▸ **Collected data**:
++++++
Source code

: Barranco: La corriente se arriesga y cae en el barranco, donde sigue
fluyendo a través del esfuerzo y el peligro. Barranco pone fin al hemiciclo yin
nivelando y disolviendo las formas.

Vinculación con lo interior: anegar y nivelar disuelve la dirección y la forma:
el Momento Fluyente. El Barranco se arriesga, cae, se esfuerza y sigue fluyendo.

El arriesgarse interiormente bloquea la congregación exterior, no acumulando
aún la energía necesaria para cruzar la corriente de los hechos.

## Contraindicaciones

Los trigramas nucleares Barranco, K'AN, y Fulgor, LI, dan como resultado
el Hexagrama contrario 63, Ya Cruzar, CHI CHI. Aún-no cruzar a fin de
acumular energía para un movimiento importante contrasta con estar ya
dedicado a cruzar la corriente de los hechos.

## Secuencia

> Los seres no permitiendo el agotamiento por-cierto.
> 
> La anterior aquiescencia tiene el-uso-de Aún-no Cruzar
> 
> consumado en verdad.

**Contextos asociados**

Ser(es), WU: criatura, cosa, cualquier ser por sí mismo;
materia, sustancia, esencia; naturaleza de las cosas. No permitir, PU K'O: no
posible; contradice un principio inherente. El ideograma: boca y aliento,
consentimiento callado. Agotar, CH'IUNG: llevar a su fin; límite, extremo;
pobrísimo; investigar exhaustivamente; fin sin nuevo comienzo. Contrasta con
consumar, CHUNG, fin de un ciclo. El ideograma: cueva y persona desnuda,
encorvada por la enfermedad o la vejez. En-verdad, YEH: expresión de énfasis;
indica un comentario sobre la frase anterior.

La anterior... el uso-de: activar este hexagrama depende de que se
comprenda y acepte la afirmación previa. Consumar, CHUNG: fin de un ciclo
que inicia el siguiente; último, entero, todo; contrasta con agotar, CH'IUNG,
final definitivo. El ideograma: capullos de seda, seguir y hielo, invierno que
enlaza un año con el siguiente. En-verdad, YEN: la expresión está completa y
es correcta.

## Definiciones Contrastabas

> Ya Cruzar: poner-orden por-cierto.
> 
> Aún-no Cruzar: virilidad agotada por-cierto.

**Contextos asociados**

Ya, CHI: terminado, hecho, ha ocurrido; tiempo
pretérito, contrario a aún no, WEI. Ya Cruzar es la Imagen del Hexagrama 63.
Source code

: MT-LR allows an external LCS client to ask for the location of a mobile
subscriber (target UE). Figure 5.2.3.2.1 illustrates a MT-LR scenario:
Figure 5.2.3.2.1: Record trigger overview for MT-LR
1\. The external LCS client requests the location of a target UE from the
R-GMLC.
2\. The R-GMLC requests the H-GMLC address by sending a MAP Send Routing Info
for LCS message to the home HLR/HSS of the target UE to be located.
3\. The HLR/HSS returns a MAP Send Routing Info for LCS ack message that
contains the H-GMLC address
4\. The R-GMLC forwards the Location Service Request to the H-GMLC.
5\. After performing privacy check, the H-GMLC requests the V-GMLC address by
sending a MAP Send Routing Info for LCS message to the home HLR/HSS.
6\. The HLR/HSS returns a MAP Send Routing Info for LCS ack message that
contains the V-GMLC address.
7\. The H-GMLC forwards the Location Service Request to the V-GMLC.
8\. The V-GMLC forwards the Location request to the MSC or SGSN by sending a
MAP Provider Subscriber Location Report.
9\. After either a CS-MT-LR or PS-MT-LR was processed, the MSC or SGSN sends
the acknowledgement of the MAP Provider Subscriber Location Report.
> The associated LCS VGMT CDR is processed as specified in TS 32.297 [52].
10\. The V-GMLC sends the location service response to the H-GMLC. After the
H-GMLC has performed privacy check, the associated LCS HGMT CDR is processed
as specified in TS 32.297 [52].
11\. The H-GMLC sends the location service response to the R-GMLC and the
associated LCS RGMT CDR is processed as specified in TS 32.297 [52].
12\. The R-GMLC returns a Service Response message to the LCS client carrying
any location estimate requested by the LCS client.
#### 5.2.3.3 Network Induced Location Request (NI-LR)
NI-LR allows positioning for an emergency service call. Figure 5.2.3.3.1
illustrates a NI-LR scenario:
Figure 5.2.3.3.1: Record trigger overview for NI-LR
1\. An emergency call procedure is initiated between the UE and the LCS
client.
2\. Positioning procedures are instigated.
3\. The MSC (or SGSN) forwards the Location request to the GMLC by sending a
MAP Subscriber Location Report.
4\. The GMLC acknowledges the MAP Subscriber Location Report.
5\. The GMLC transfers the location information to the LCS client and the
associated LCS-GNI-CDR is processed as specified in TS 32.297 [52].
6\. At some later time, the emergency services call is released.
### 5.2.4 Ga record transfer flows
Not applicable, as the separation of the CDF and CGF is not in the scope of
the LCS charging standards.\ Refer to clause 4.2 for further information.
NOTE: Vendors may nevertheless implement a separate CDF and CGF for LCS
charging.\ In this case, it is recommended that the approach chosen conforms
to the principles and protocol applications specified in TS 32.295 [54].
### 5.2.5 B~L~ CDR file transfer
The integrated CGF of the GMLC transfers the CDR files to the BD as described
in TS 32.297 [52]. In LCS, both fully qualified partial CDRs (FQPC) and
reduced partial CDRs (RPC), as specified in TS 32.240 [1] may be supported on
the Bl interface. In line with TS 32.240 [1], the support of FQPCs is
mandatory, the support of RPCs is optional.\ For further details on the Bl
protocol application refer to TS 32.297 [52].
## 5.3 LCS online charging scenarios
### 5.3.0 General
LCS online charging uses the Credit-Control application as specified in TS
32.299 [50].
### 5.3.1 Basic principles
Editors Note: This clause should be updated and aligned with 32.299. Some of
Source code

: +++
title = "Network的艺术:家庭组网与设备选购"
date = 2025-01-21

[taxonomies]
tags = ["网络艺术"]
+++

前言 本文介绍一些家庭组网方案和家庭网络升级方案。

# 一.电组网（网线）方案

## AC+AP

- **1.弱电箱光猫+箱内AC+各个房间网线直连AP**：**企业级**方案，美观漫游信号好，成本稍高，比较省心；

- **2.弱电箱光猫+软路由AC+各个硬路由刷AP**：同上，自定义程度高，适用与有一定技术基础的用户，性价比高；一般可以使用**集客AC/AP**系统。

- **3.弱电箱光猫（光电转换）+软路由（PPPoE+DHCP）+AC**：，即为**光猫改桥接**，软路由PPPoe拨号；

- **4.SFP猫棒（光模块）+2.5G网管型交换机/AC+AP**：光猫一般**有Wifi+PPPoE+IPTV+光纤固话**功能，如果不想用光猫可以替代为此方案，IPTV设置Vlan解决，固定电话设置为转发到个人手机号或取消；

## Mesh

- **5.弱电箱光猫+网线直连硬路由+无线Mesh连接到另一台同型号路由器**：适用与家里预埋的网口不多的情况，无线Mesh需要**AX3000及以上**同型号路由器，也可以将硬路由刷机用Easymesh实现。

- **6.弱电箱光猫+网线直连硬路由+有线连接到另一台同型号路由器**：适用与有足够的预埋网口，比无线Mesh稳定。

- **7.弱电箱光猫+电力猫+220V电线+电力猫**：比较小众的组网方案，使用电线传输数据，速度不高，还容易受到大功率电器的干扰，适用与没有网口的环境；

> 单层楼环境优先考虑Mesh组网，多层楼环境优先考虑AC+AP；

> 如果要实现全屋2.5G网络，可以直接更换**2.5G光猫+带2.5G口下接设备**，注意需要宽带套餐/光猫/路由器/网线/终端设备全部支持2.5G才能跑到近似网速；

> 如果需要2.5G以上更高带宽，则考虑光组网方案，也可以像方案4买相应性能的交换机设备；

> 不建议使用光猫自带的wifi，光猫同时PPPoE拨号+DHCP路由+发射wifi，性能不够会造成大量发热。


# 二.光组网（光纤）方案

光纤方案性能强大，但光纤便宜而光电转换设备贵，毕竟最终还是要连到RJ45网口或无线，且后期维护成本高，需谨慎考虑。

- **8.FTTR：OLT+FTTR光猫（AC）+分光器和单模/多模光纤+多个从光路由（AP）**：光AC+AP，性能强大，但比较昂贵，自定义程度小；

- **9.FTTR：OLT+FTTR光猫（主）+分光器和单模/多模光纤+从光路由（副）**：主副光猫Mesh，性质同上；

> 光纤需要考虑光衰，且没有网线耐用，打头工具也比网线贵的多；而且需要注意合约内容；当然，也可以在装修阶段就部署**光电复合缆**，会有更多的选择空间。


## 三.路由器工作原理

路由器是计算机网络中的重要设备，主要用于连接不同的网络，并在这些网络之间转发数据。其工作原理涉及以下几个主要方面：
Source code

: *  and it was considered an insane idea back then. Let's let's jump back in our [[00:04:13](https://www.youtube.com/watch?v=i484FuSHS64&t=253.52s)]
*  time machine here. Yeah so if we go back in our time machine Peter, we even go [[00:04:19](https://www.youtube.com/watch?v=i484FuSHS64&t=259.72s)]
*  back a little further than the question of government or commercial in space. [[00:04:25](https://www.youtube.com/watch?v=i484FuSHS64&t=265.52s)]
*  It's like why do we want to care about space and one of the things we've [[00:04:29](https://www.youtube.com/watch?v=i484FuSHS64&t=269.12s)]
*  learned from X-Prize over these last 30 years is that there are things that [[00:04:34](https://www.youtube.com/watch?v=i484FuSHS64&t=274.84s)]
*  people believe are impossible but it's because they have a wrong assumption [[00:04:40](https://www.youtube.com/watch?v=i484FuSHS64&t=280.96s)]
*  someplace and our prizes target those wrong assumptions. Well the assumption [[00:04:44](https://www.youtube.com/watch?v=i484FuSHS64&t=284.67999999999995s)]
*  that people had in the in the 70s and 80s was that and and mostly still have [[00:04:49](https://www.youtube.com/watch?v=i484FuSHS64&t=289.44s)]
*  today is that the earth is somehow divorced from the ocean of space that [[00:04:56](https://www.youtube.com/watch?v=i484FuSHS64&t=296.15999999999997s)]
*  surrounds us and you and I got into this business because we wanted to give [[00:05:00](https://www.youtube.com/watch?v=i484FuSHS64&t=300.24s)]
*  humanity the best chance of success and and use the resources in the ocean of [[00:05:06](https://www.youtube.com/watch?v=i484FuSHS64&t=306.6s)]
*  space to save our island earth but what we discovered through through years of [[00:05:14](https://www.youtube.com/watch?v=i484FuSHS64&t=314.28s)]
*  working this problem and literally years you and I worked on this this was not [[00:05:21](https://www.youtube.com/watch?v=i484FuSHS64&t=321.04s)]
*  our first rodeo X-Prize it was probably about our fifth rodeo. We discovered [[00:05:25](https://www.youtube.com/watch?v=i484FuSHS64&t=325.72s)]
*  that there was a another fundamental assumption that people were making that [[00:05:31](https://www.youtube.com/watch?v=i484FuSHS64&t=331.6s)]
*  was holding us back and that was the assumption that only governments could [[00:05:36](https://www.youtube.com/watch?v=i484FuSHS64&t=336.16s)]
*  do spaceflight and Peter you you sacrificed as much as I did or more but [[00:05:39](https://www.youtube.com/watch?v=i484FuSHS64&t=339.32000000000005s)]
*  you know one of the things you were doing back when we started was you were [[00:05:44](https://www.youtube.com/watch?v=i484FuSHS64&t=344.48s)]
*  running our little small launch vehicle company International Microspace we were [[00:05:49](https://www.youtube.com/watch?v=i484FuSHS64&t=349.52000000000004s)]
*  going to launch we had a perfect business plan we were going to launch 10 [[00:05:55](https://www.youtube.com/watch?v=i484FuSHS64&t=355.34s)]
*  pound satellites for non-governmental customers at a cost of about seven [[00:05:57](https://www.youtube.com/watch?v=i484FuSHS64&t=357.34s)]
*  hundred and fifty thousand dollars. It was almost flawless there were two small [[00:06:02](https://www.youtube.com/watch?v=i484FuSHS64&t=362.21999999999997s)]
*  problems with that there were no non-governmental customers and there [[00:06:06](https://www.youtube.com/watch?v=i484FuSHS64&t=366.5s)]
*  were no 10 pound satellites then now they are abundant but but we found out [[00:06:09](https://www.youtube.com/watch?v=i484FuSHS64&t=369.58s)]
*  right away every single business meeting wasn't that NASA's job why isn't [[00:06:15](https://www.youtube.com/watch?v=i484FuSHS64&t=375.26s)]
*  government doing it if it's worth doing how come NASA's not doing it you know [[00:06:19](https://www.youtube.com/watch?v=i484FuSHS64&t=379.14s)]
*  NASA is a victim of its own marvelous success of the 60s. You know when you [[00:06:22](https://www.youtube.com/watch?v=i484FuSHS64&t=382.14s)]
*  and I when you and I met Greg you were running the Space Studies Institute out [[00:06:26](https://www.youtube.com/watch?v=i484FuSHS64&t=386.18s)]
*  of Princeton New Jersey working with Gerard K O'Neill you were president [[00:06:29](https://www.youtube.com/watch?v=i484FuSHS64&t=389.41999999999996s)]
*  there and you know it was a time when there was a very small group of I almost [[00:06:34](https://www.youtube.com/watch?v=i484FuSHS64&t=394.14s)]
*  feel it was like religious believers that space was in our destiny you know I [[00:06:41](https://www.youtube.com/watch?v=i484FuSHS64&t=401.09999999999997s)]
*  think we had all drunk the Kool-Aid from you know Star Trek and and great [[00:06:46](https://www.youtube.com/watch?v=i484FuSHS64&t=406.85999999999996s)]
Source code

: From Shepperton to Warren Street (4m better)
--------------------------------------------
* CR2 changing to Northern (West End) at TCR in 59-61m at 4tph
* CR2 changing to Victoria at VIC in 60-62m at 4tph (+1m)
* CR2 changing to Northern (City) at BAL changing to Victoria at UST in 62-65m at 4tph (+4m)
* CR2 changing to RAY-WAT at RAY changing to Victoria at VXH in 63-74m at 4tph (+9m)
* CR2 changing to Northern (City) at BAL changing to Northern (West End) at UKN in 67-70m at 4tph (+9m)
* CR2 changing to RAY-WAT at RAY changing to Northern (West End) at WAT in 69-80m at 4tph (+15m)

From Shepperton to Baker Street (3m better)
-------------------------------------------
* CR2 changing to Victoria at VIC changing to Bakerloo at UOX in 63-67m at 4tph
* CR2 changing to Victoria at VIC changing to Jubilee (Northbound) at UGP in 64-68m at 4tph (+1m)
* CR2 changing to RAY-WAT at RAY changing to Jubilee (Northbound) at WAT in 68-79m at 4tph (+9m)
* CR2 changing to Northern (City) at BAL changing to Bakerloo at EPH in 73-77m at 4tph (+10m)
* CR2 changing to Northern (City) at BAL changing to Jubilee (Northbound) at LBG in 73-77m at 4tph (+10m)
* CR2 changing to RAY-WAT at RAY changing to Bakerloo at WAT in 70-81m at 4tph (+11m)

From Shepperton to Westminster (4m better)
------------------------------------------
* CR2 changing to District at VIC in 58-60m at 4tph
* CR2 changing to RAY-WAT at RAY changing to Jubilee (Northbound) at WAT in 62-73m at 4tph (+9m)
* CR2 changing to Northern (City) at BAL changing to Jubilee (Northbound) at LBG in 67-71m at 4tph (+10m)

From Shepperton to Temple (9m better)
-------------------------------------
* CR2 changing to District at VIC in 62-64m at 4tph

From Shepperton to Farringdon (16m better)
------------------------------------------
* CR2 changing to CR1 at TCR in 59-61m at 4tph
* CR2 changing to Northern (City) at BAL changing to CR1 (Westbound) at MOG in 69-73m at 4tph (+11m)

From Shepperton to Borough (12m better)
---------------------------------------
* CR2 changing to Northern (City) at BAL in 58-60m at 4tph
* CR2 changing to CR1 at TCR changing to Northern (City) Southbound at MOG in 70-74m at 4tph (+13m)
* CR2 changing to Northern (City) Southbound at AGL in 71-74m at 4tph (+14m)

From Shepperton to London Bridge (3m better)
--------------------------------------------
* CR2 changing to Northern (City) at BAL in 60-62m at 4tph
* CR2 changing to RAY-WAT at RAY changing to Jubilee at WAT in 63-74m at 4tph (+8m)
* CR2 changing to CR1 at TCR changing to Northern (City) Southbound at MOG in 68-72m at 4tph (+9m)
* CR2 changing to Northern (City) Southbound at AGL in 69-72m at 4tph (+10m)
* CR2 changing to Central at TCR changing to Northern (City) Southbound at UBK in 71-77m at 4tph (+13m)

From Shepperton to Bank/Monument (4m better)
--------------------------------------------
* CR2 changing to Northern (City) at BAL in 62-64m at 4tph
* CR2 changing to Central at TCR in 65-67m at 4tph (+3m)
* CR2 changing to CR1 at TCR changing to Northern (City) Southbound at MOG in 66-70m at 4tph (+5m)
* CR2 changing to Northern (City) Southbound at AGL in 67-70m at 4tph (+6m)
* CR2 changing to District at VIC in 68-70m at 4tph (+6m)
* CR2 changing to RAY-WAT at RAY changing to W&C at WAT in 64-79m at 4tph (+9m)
++++++
▸ **Brief**:
In the data above, find the line that contains "Street (4m better)" and the line that contains "at 4tph (+14m)". Repeat exactly those lines and every line between them, and only those.

▸ **Answer box**:
: From Shepperton to Warren Street (4m better)
--------------------------------------------
* CR2 changing to Northern (West End) at TCR in 59-61m at 4tph
* CR2 changing to Victoria at VIC in 60-62m at 4tph (+1m)
* CR2 changing to Northern (City) at BAL changing to Victoria at UST in 62-65m at 4tph (+4m)
* CR2 changing to RAY-WAT at RAY changing to Victoria at VXH in 63-74m at 4tph (+9m)
* CR2 changing to Northern (City) at BAL changing to Northern (West End) at UKN in 67-70m at 4tph (+9m)
* CR2 changing to RAY-WAT at RAY changing to Northern (West End) at WAT in 69-80m at 4tph (+15m)

From Shepperton to Baker Street (3m better)
-------------------------------------------
* CR2 changing to Victoria at VIC changing to Bakerloo at UOX in 63-67m at 4tph
* CR2 changing to Victoria at VIC changing to Jubilee (Northbound) at UGP in 64-68m at 4tph (+1m)
* CR2 changing to RAY-WAT at RAY changing to Jubilee (Northbound) at WAT in 68-79m at 4tph (+9m)
* CR2 changing to Northern (City) at BAL changing to Bakerloo at EPH in 73-77m at 4tph (+10m)
* CR2 changing to Northern (City) at BAL changing to Jubilee (Northbound) at LBG in 73-77m at 4tph (+10m)
* CR2 changing to RAY-WAT at RAY changing to Bakerloo at WAT in 70-81m at 4tph (+11m)

From Shepperton to Westminster (4m better)
------------------------------------------
* CR2 changing to District at VIC in 58-60m at 4tph
* CR2 changing to RAY-WAT at RAY changing to Jubilee (Northbound) at WAT in 62-73m at 4tph (+9m)
* CR2 changing to Northern (City) at BAL changing to Jubilee (Northbound) at LBG in 67-71m at 4tph (+10m)

From Shepperton to Temple (9m better)
-------------------------------------
* CR2 changing to District at VIC in 62-64m at 4tph

From Shepperton to Farringdon (16m better)
------------------------------------------
* CR2 changing to CR1 at TCR in 59-61m at 4tph
* CR2 changing to Northern (City) at BAL changing to CR1 (Westbound) at MOG in 69-73m at 4tph (+11m)

From Shepperton to Borough (12m better)
---------------------------------------
* CR2 changing to Northern (City) at BAL in 58-60m at 4tph
* CR2 changing to CR1 at TCR changing to Northern (City) Southbound at MOG in 70-74m at 4tph (+13m)
* CR2 changing to Northern (City) Southbound at AGL in 71-74m at 4tph (+14m)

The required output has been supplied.